From Jon Unger comes two pieces that run a total of just over twenty minutes, combining field recordings with electronics and guitar/pedals. Memory Indicator opens with No Dominion, a deep drone work with a burring bottom end reverb. As the murky gray lifts momentarily you will witness a rising harmony through the chasm of silty abstraction. The writhing synths are almost crying out through the hiss and other circumstance. Over the course the chord structure breaks off into small flourishes, like small broken branches grasping for life. The pedaling is ethereal and at times erupting into an alarm just before what appears to be something quite volcanic. Hum, on the other hand, engages the ear with a vaporous strum. Far warmer than its counterpart this piece dazzles in its stripped down simplicity, tickling the ear with a ghostly atmosphere of microsound and a restrained arch of chordal management. Like a butterfly cracking slowly from the cocoon this operates on its own time.

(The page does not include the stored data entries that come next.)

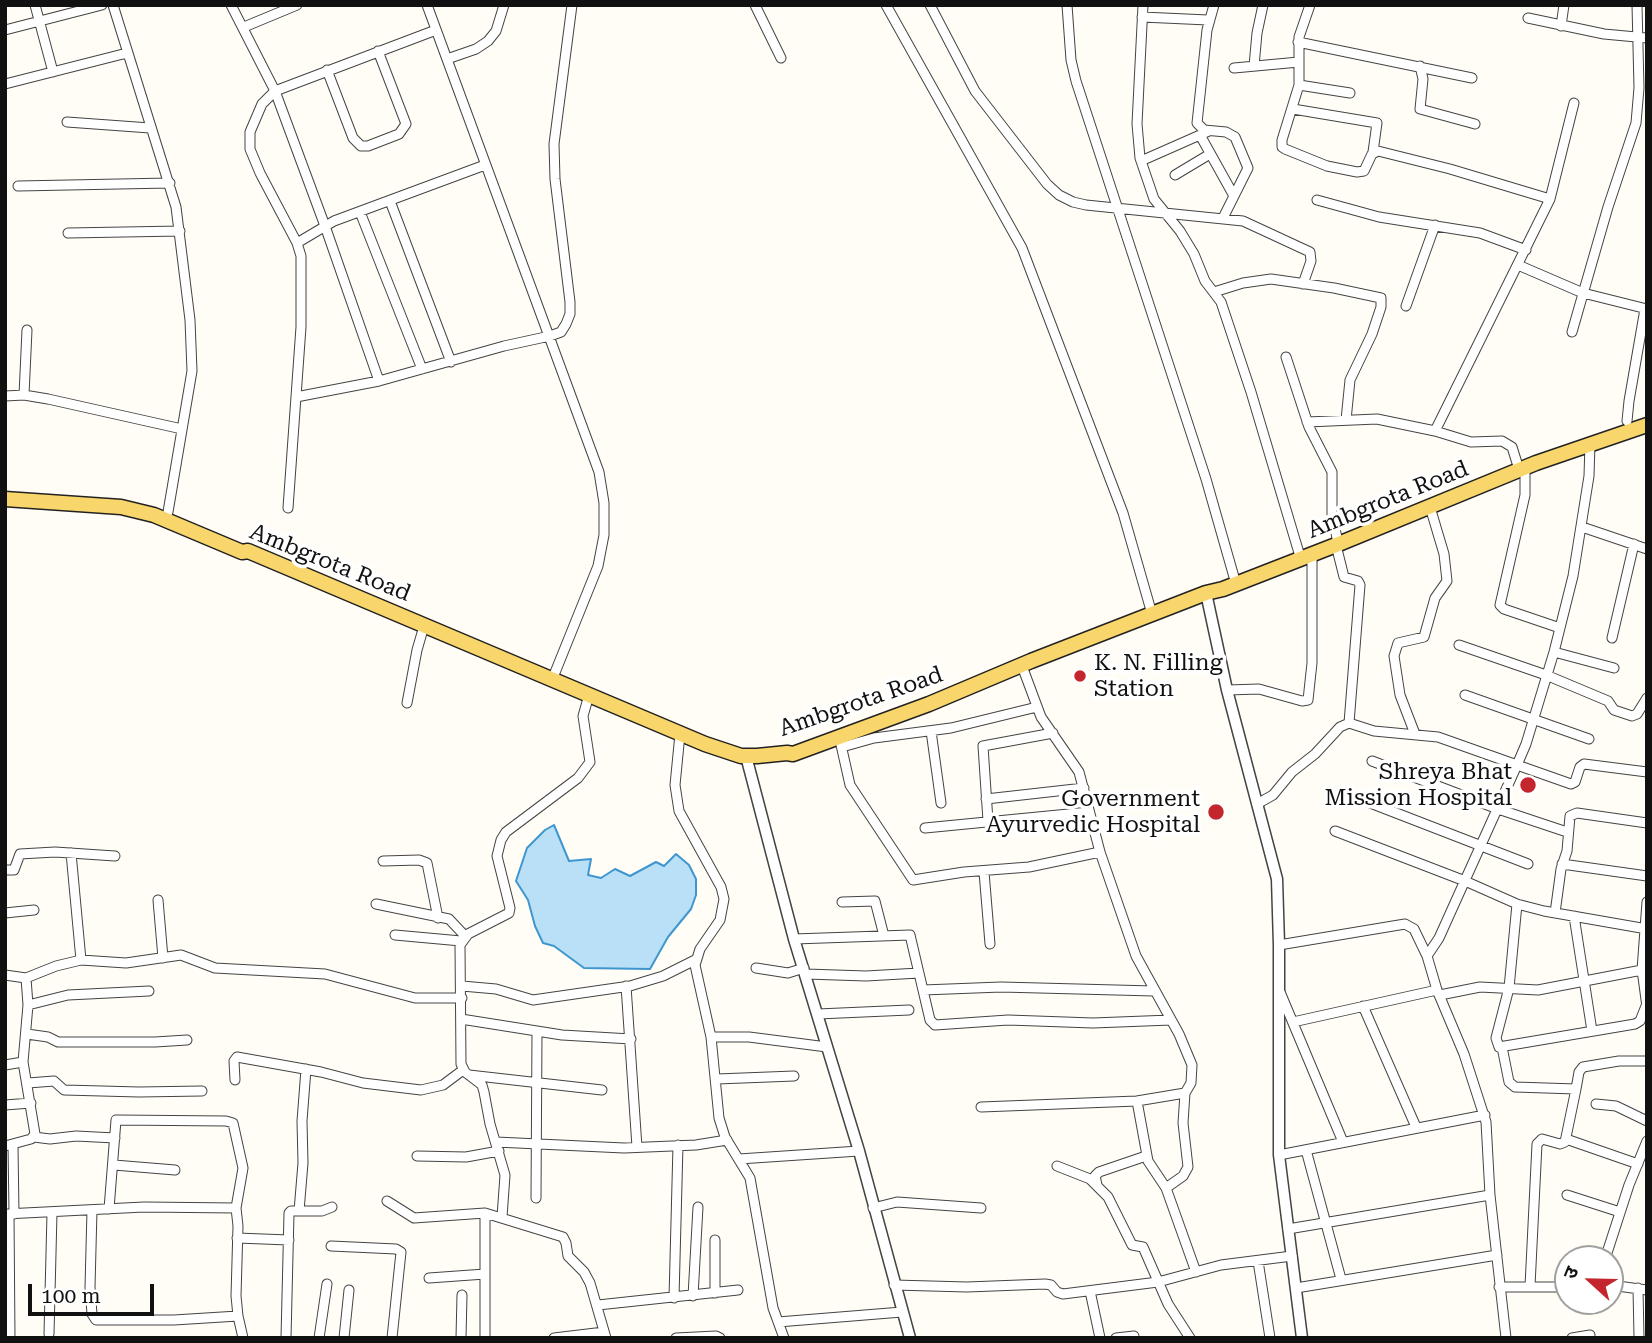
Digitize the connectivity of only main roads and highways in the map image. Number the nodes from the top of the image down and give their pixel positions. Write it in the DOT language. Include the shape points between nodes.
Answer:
graph roads {
  1 [pos="1647,416"];
  2 [pos="1647,425"];
  3 [pos="1521,465"];
  4 [pos="5,491"];
  5 [pos="5,499"];
  6 [pos="1337,542"];
  7 [pos="248,551"];
  8 [pos="1305,554"];
  9 [pos="1210,591"];
  10 [pos="1024,665"];
  11 [pos="787,753"];
  1 -- 3 [label="main road"];
  2 -- 3 [label="main road, Ambgrota Road"];
  3 -- 6 [label="main road"];
  3 -- 6 [label="main road, Ambgrota Road" via="1430,507"];
  4 -- 7 [label="main road" via="136,501 245,545"];
  5 -- 7 [label="main road, Ambgrota Road" via="128,508"];
  6 -- 8 [label="main road, Ambgrota Road"];
  7 -- 11 [label="main road, Ambgrota Road" via="680,734 746,756"];
  8 -- 9 [label="main road, Ambgrota Road"];
  8 -- 9 [label="main road" via="1234,577"];
  9 -- 10 [label="main road, Ambgrota Road"];
  10 -- 11 [label="main road, Ambgrota Road" via="840,742"];
  10 -- 11 [label="main road" via="1024,660 827,732"];
}
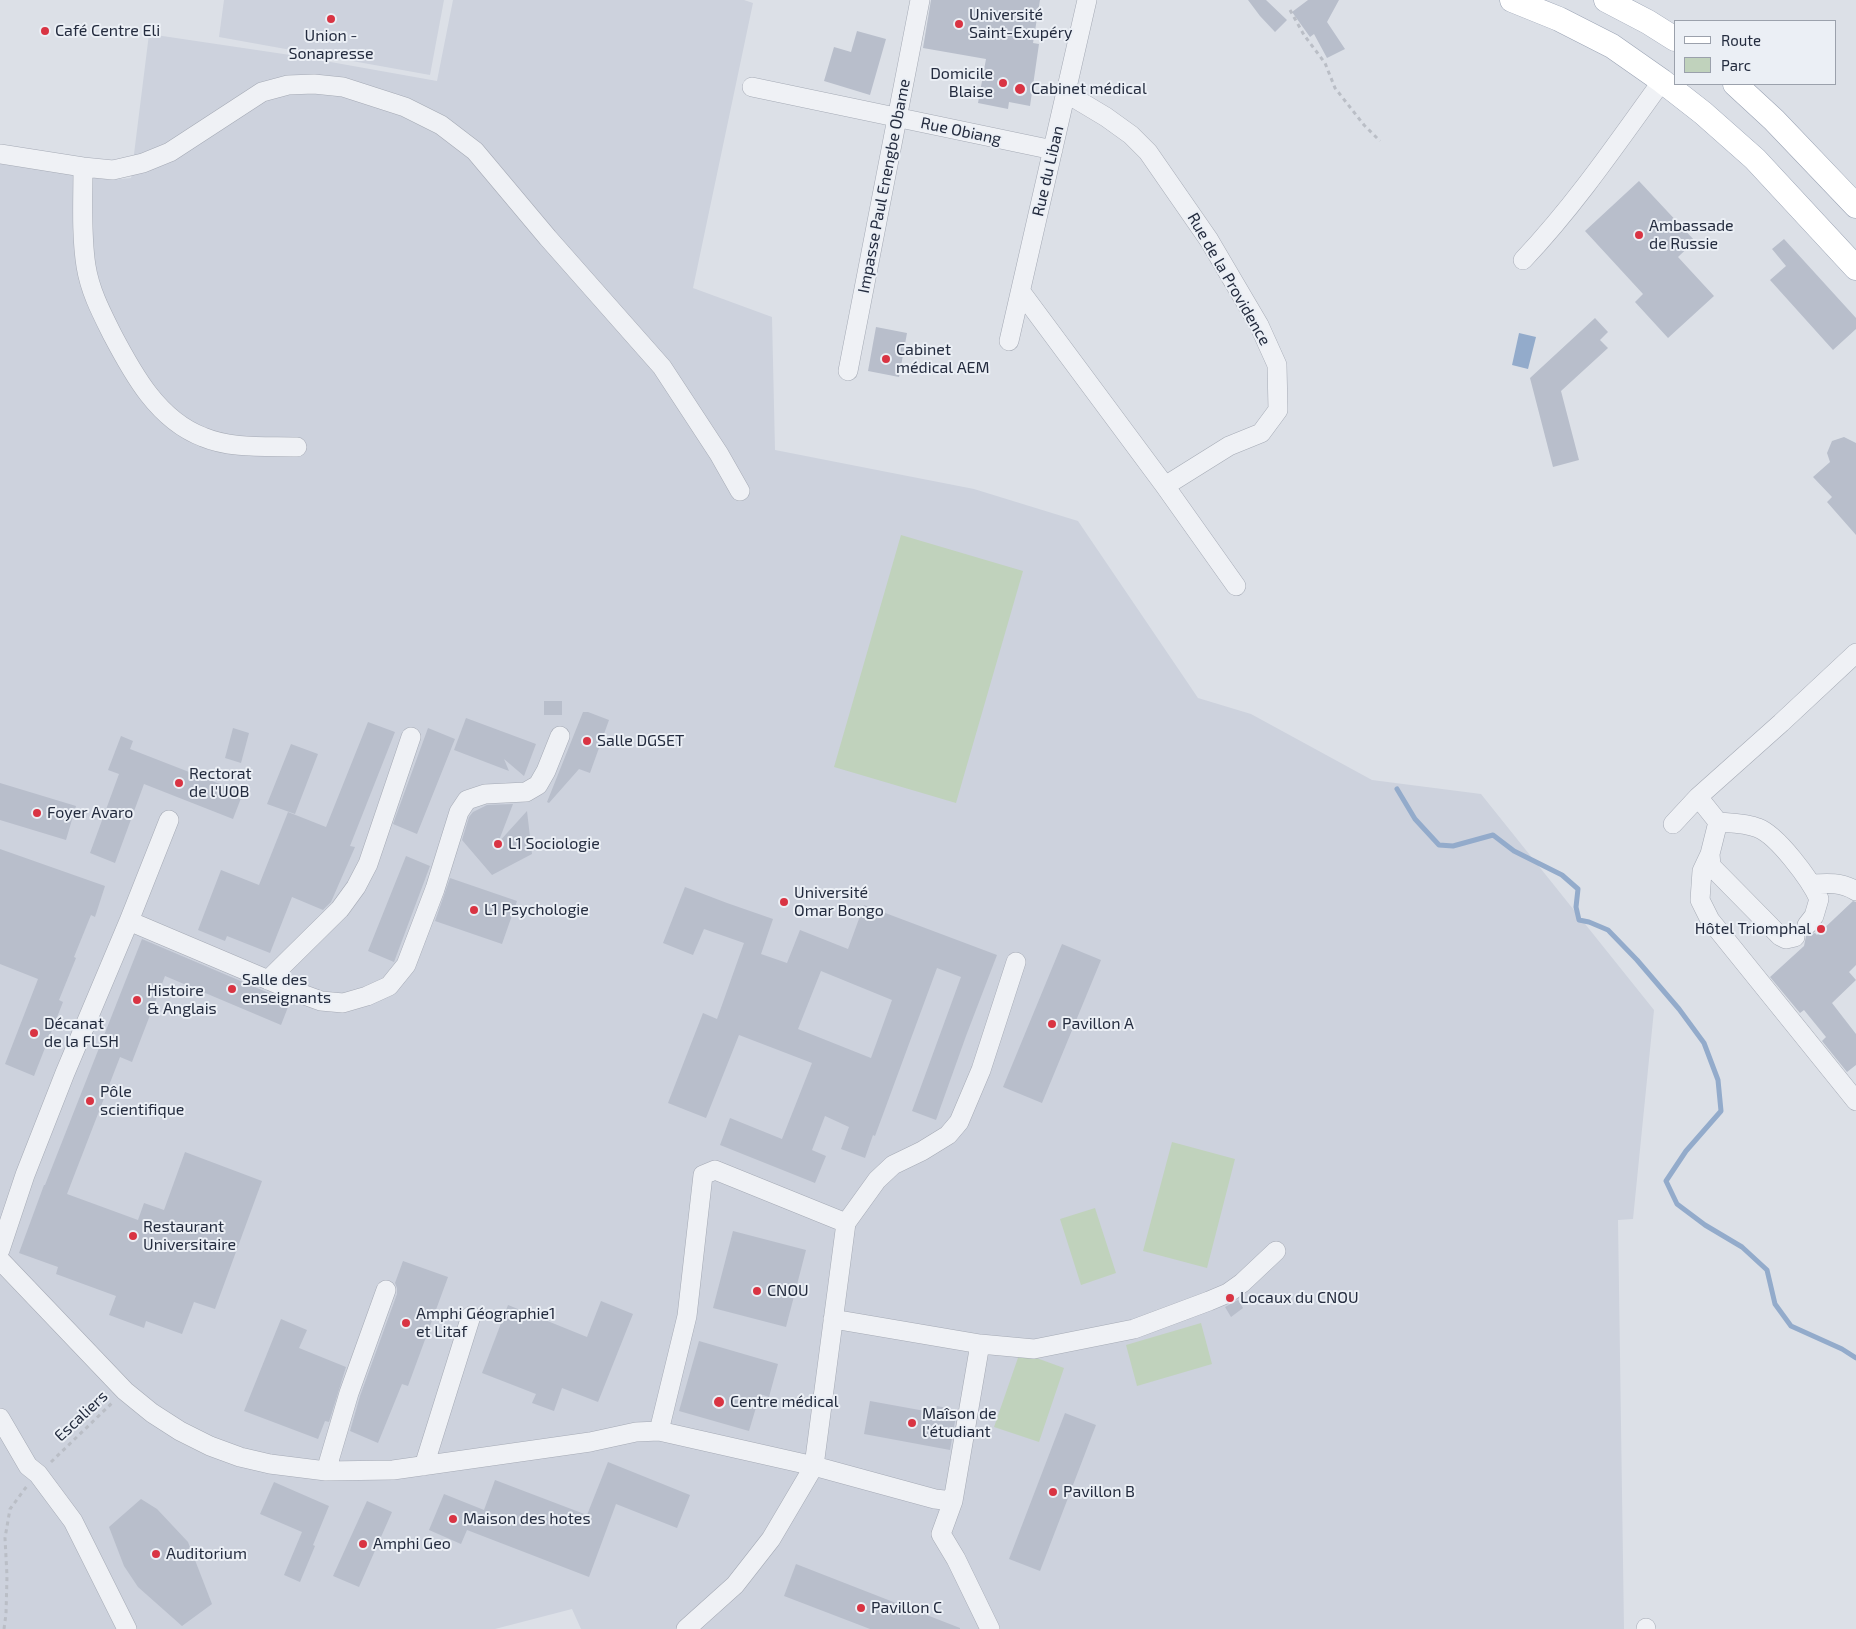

Le Phonographe en Particulier is the first of three tracks on this recording from Brussels-based Flavien Gillié and Rituels Domestiques is fueled by drone and stretched melodies. It feels as though time has been altered, at a bit of an impasse, standing almost still here as if stuck within a loop. The wave-like design of Réaccordage, however, flips that on its end, offering a striking toy-like melody with this slithering (and slightly foreboding) rhythm. It’s like dreaming of your childhood when the ice cream man would ring his bell through the neighborhood vying for the attention of your sweet tooth, all awash in waves and windy effects that move this forward. This mix here is vivid, alive, yet resists just short of becoming overtly slick. Just add running water, and this is an elusive visit to the shore. The clang of chunky chimes brings a certain balance towards the end, and now you drop into the hive-like harmony of Souen. And the piece rides this levitating drone throughout the nearly six minute piece, changing so slightly in tone it is barely audible, but it plays like a long curve. At fadeout this deflates like a large balloon.
Recently I had reviewed a work by A.F. Jones on Unfathomless and this reminds me, again, of sense of place (the Pacific Northwest to be exact) and when you plug the title into Google Maps, you indeed get the same area where he lives and works: 48°06’48″n 122°45’19″w. for Eschrichtiidae (omniana) is a singular work just over seventeen minutes in length infused by a watery runoff upon a tine roof or shed of some sort. That along with some muffled actions make for balancing the in/organic here. The buoyant patter of the rain is like a continuous, splattered open percussion and once it dies down after several minutes we are left with an open circuit, like gaseous air. Jones’ extremely minimalist composition of field recordings captures something altogether of Mother Nature, and as the great philosopher Emmanuel Levinas quoted ‘the other’. This was actually captured partly underwater via hydrophones and condensers upon a ferry in the waters of the Puget Sound. He managed to capture the drop of an anchor and the wake of reverb within low-lying undercurrents. The effect is stimulating and hydro-sonic.